Terry Hermiston, Ph.D.
Vice President, US Biologics Research Site Head, US Innovation Center Bayer Healthcare, USA
ColoAd1 – An oncolytic adenovirus derived by directed evolution
Attempts at developing oncolytic viruses have been primarily based on rational design. However, this approach has been met with limited success. An alternative approach employs directed evolution as a means of producing highly selective and potent anticancer viruses. In this method, viruses are grown under conditions that enrich and maximize viral diversity and then passaged under conditions meant to mimic those encountered in the human cancer microenvironment. Using the “Directed Evolution” methodology, we have generated ColoAd1, a novel chimeric oncolytic adenovirus. In vitro, this virus demonstrated a >2 log increase in both potency and selectivity when compared to ONYX-015 on colon cancer cells. These results were further supported by in vivo and ex vivo studies. Importantly, these results have validated this methodology as a new general approach for deriving clinically-relevant, highly potent anti-cancer virotherapies. This virus is currently in clinical trials as a novel treatment for cancer.
V. Nagaraja Ph.D.
Professor, Indian Institute of Science, Bengaluru, India
Perturbation of DNA topology in mycobacteria
To maintain the topological homeostasis of the genome in the cell, DNA topoisomerases catalyse DNA cleavage, strand passage and rejoining of the ends. Thus, although they are essential house- keeping enzymes, they are the most vulnerable targets; arrest of the reaction after the first trans-esterification step leads to breaks in DNA and cell death. Some of the successful antibacterial or anticancer drugs target the step ie arrest the reaction or stabilize the topo -DNA covalent complex. I will describe our efforts in this direction – to target DNA gyrase and also topoisomerase1 from mycobacteria. The latter, although essential, has no inhibitors described so far. The new inhibitors being characterized are also used to probe topoisomerase control of gene expression.
In the biological warfare between the organisms, a diverse set of molecules encoded by invading genomes target the above mentioned most vulnerable step of topoisomerase reaction, leading to the accumulation of double strand breaks. Bacteria, on their part appear to have developed defense strategies to protect the cells from genomic double strand breaks. I will describe a mechanism involving three distinct gyrase interacting proteins which inhibit the enzyme in vitro. However, in vivo all these topology modulators protect DNA gyrase from poisoning effect by sequestering the enzyme away from DNA.

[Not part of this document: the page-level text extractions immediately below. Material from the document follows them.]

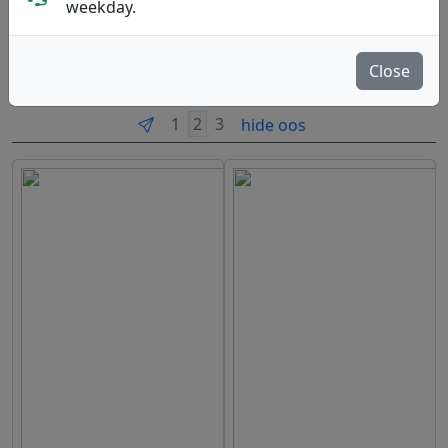
weekday.
Course Equipment
Close
Brands
Sort By
hide oos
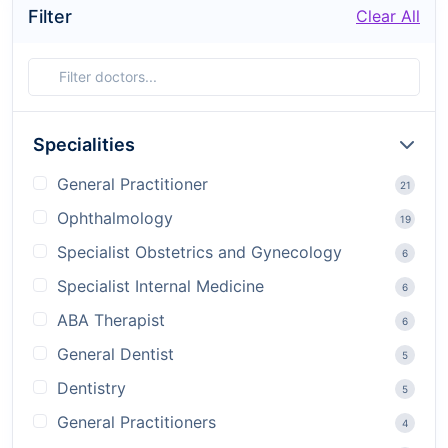
Filter
Clear All
Specialities
General Practitioner
21
Ophthalmology
19
Specialist Obstetrics and Gynecology
6
Specialist Internal Medicine
6
ABA Therapist
6
General Dentist
5
Dentistry
5
General Practitioners
4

Next, we have targeted a topology modulator protein, a nucleoid associated protein(NAP) from Mycobacterium tuberculosis to develop small molecule inhibitors by structure based design. Over expression of HU leads to alteration in the nucleoid architecture. The crystal structure of the N-terminal half of HU reveals a cleft that accommodates duplex DNA. Based on the structural feature, we have designed inhibitors which bind to the protein and affect its interaction with DNA, de-compact the nucleoid and inhibit cell growth. Chemical probing with the inhibitors reveal the importance of HU regulon in M.tuberculosis.
Syed Salman Lateef and Vinayak A K
Development of Supercritical Fluid Chromatography methods for the replacement of existing USP Normal phase liquid chromatography methods
Normal phase liquid chromatography methods often have long run times and involve environmentally toxic/costly solvents. Supercritical chromatography methods on the other hand are faster, inexpensive, and eco-friendly. The low viscous supercritical carbon dioxide operates at high flow rates compared to LC without losing separation efficiency. In this work, SFC methods are developed to replace three United States Pharmacopeial (USP) normal phase achiral methods – prednisolone, tolazamide and cholecalciferol. System suitability parameters of the normal phase method are compared against the SFC method. Precision, linearity and robustness of the new SFC methods are demonstrated. SFC methods were found to be cost effective in terms of analysis time and solvent savings. The SFC method does not require purchase and disposal of expensive environmentally hazardous chemicals. Hence, the newly developed SFC method provides a faster and safer solution.